London Borough of Islington v A Parent : [2024] UKUT 252 (AAC)
Upper Tribunal Administrative Appeals Chamber decision by Judge Stout on 20 August 2024
Read the full decision in
.Judicial Summary
The effect of section 39(4) of the Children and Families Act 2014 (CFA 2014) is that parental preference for a school (approved under section 41 of the CFA 2014) should be complied with unless the school is unsuitable or the child’s attendance at the school would be incompatible with the efficient education of others or the efficient use of the local authority’s resources. This case was concerned with the latter exception under section 39(4)(b)(ii) for incompatibility with the local authority’s resources. The local authority had proposed that C should attend a special academy school in its area which had a vacant place; parental preference was for a community special school in a neighbouring local authority which said it was oversubscribed. The local authority respondent to the appeal provided evidence as to the cost of its preferred placement and brought the Headteacher of that school to the hearing as a witness. The local authority provided email and letter evidence from the parent’s preferred school and the neighbouring authority as to the costs of placement at that school, but the neighbouring authority and parent preferred school had refused to provide a witness for the hearing. The First-tier Tribunal directed itself that the burden of proof was on the local authority to prove the true costs of the two placements. It found the local authority’s evidence “unreliable” and accordingly rejected it and ordered that the school of parental preference should be named in Section I.
Held:- The Tribunal had erred in law in placing a burden of proof on the local authority. The Tribunal’s task on appeal is to ‘stand in the local authority’s shoes’ and apply section 39(4) properly to the facts of the case before it, exercising its inquisitorial jurisdiction as appropriate to ensure it has the necessary evidence on which to fairly determine the appeal. The Tribunal’s rejection of the local authority’s evidence was perverse. It had also proceeded unfairly because it had failed to raise its concerns with the parties at the hearing. In any event, if the Tribunal had concerns about the reliability of the local authority’s evidence or required further detail, it needed to consider exercising its case management powers to require the parties and/or the third party local authority and school to provide further documentary evidence or to order a witness from the third party local authority or school to attend the hearing. Only the Tribunal in this case had the power to direct the third party local authority and school to provide evidence; the local authority respondent did not have that power. On the facts of this case, it was perverse for the Tribunal not to delay resolution of the case or adjourn the hearing for that further evidence as the prejudice to the parent and child of delay would have been minimal whereas the potential prejudice to the local authority was that it was required to fund C’s placement at a school at very significant additional cost to the public purse.

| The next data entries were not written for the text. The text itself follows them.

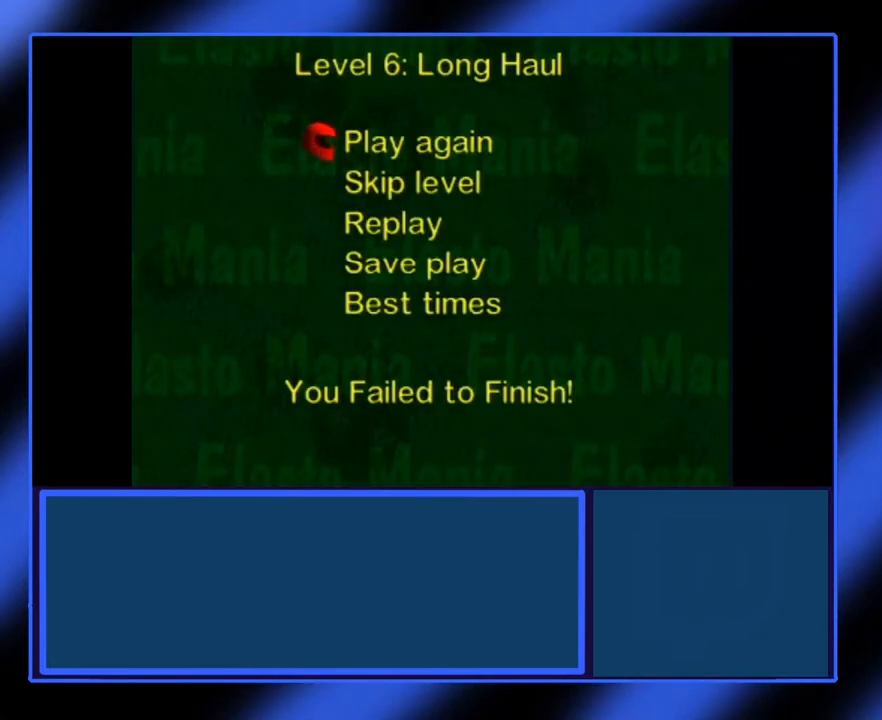
{"keys": [], "events": []}
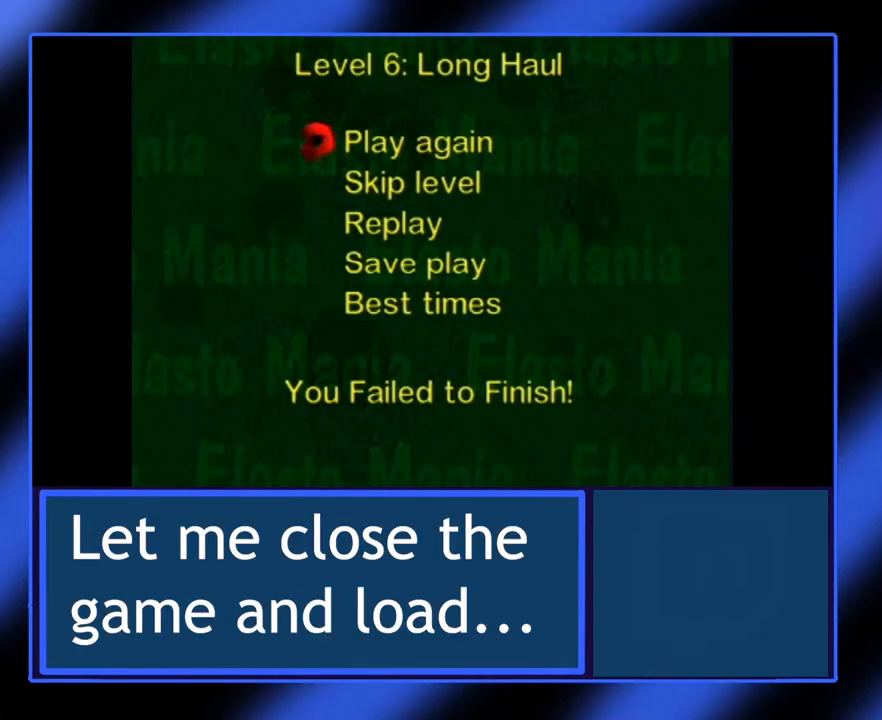
{"keys": [], "events": [[83, "escape", "down"], [200, "escape", "up"]]}
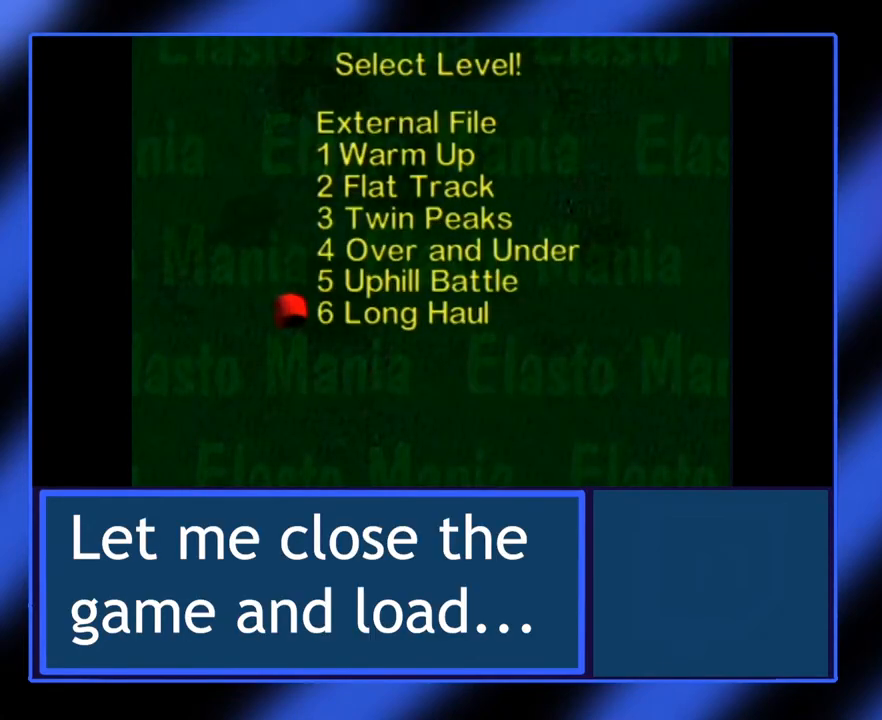
{"keys": [], "events": []}
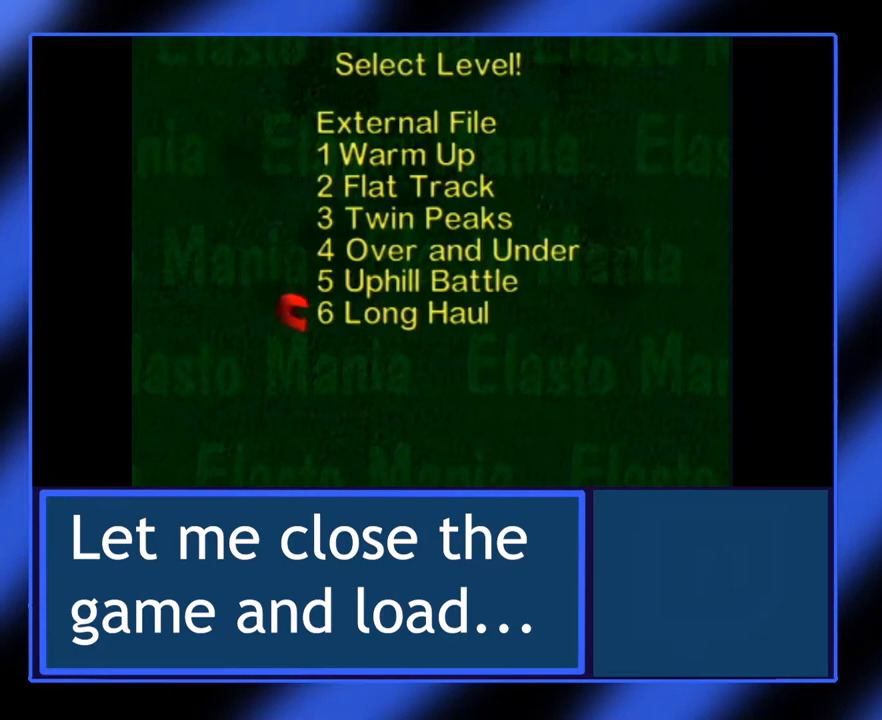
{"keys": [], "events": [[283, "escape", "down"], [400, "escape", "up"]]}
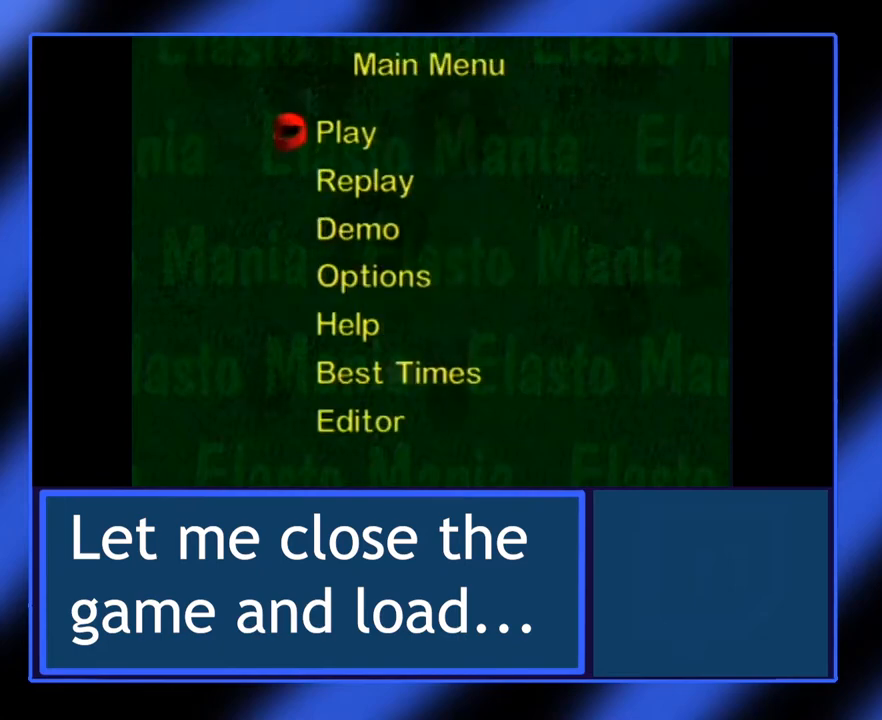
{"keys": [], "events": []}
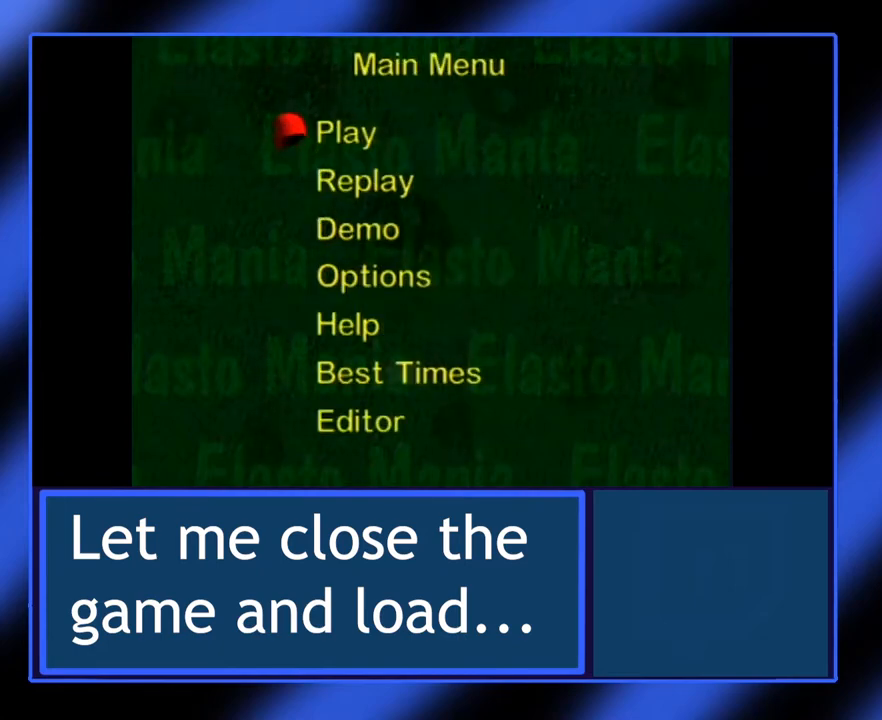
{"keys": ["escape"], "events": [[417, "escape", "down"]]}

The case was remitted for re-determination by a fresh Tribunal. The Upper Tribunal was unable to remake the appeal because, despite having heard oral evidence about the suitability of the local authority’s school, the First-tier Tribunal had declined to make any findings about the suitability of that school or what additional resources might be required to make it suitable. These matters were still in issue between the parties and required witness evidence.